As for the superstitious nonsense the Chinese are not alone. I spend my first 20 years of live in Germany and due to my parents I believed the following: never go out with wet hair, you will get a cold; never drink water for at least 2 hours after you eat fruits; after eating on is not allowed to go swimming, one has to wait at least 2 hours. That's the ones I remember, I violated all and thats way I am a 63 year old, old fart and my health is excellent :)

Cheers Fred
 
Glad to see I hit a nerve of some sort out there. Thanks to all for your comments.

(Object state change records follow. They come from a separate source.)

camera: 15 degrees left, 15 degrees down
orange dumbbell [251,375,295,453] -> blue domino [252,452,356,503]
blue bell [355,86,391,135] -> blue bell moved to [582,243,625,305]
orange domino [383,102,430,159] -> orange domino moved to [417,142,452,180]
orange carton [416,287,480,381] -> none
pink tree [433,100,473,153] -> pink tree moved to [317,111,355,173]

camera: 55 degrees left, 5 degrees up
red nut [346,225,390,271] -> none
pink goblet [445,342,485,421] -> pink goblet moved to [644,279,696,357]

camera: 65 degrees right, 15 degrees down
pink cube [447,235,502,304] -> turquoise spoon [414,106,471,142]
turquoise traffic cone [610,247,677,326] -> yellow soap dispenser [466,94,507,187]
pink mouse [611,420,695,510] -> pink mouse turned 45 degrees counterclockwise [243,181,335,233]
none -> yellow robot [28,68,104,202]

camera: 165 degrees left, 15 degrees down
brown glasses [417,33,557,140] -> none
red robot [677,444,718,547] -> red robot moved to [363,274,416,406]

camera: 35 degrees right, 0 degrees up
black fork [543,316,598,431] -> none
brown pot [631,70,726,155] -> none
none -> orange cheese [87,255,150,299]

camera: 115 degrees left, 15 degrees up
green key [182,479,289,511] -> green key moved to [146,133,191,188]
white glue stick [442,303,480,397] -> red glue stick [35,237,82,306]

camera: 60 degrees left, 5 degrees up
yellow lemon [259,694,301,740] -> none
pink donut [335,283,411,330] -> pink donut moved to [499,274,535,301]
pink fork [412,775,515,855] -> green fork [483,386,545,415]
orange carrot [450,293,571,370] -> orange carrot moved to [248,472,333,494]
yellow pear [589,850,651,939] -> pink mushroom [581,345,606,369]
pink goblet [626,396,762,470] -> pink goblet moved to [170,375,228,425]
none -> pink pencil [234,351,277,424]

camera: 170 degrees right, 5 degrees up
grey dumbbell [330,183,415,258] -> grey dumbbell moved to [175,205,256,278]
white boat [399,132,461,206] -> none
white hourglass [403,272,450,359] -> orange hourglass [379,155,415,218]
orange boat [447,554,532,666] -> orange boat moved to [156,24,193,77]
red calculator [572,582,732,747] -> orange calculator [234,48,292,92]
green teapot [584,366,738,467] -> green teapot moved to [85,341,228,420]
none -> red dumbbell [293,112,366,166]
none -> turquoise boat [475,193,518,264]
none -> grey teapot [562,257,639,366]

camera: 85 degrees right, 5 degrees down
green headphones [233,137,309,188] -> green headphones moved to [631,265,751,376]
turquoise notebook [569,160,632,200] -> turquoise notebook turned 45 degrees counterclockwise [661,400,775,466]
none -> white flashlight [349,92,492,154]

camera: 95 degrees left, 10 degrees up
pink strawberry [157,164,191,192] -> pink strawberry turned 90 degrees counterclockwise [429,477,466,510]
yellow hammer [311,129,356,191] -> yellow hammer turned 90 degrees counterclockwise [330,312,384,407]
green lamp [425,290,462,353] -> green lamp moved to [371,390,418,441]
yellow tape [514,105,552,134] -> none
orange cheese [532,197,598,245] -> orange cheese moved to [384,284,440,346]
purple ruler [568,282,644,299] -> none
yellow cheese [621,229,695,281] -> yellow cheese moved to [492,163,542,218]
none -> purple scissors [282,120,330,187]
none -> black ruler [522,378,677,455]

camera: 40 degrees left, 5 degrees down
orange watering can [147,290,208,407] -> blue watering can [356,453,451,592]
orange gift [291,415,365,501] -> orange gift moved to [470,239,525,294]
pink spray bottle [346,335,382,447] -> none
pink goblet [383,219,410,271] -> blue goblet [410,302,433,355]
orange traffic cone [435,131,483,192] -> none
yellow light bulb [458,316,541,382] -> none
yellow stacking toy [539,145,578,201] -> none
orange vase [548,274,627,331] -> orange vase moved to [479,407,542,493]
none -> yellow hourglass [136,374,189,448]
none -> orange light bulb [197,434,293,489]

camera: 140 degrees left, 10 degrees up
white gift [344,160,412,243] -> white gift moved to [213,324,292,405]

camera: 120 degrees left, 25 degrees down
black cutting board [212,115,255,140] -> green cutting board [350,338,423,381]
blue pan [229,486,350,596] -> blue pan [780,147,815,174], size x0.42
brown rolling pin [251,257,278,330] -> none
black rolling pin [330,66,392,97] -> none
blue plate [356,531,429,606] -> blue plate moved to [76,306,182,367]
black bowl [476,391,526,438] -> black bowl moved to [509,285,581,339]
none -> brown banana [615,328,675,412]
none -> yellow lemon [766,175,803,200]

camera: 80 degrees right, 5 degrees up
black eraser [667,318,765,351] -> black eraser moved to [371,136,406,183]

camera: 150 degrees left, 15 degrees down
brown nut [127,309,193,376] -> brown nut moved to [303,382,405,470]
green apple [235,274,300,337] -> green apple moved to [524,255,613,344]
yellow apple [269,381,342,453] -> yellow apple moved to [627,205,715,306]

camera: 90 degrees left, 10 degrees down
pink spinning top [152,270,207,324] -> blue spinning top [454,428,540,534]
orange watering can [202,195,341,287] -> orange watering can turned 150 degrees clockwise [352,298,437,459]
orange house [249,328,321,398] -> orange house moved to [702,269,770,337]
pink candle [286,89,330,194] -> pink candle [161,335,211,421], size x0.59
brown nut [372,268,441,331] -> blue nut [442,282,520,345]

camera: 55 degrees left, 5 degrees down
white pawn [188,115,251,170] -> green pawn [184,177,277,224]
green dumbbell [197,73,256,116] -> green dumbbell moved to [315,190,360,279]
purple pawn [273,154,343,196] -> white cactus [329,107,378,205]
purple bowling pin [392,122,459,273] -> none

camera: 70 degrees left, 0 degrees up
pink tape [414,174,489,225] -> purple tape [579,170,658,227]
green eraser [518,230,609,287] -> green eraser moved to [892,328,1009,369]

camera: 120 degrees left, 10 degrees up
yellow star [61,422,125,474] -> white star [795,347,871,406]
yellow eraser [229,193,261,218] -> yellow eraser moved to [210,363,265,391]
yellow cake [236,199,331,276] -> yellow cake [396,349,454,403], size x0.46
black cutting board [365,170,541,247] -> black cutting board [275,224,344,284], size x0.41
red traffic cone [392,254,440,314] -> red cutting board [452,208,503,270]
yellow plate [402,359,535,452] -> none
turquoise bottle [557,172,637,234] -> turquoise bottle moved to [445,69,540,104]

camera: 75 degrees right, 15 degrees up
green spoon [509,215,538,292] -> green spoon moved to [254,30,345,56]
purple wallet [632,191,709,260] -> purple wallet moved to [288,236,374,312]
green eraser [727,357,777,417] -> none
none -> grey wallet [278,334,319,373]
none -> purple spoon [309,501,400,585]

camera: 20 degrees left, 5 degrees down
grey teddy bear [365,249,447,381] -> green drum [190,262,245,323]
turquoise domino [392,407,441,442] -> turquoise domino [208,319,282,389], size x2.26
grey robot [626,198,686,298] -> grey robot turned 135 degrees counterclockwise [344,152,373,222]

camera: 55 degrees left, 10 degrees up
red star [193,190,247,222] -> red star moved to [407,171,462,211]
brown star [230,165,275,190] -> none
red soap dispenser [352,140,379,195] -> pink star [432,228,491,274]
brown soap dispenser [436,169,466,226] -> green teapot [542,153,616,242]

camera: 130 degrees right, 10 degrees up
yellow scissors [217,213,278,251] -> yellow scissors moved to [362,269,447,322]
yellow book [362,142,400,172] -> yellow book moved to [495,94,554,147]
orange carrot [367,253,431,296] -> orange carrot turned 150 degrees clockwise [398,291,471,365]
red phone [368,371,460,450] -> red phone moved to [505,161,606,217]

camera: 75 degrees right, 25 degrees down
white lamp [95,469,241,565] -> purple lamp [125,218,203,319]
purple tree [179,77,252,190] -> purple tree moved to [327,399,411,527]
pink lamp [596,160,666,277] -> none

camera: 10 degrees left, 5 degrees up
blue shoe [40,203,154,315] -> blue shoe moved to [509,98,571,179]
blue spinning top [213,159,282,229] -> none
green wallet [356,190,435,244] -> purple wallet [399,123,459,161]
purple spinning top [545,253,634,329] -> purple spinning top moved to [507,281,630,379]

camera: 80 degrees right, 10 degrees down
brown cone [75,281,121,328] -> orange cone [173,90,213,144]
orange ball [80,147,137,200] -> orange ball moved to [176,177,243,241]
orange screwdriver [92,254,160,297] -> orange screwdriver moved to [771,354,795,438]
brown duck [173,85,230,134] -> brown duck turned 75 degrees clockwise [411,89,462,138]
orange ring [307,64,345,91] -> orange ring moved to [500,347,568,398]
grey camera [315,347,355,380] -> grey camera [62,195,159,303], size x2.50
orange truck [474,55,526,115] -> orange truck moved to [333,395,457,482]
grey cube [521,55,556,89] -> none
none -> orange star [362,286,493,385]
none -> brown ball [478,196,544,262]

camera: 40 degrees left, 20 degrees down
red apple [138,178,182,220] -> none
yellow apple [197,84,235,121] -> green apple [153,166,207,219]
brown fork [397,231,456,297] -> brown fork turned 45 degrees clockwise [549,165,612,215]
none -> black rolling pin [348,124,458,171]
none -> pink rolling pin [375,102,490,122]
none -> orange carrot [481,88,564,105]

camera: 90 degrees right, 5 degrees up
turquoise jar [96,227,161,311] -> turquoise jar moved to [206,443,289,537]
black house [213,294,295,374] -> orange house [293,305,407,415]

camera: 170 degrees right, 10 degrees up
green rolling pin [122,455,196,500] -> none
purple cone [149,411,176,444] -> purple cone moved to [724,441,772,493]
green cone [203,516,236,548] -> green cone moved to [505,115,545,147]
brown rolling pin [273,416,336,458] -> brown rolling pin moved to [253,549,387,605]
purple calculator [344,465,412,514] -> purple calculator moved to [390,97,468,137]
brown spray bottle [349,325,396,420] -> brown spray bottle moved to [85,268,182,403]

Fred, I also grew up firmly believing the don't-swim-until-2 hours-after-eating edict. I think I was about 17 when I realized it was hooey. Slow learner...
And du yisa, yeah, your comments about the basic ignorance regarding animals used to lead to some impassioned disagreements within the editorial conference room at the Shenzhen Daily.
As you may know (heh) they love to print cutesy animal and lovely flower pictures. Former foreign barbarian coworker Jeff (who knows flowers well, my learning curve dives drastically after "rose," "lily" "tulip" and "dandelion") and I would try often fruitlessly to explain why a photo caption of an orangutan sniffing at a lily was not "A monkey (or 'gorilla' or 'chimpanzee' if they were really striving) admiring a carnation" was simply wrong.
 
Great entry.. especially the total disregard for the kids' health. My students are always very confident that Chinese people love kids more than Western people (who do not really love kids at all). But I have never seen a kid perched on the back of a bike wearing a bike helmet and I very rarely see a bike with a light. I sometimes ask my students why bike riders don't use lights. `We can see where we're going' they say. The idea that the light is for other people (cars and buses in particular) to see the cyclist has never occurred to them.

Du Yisa, I’ve been told from time to time that ducks can’t fly, but not that they’re not animals. But I’m fascinated by what you say about flowers. I’ll have to try that out in class.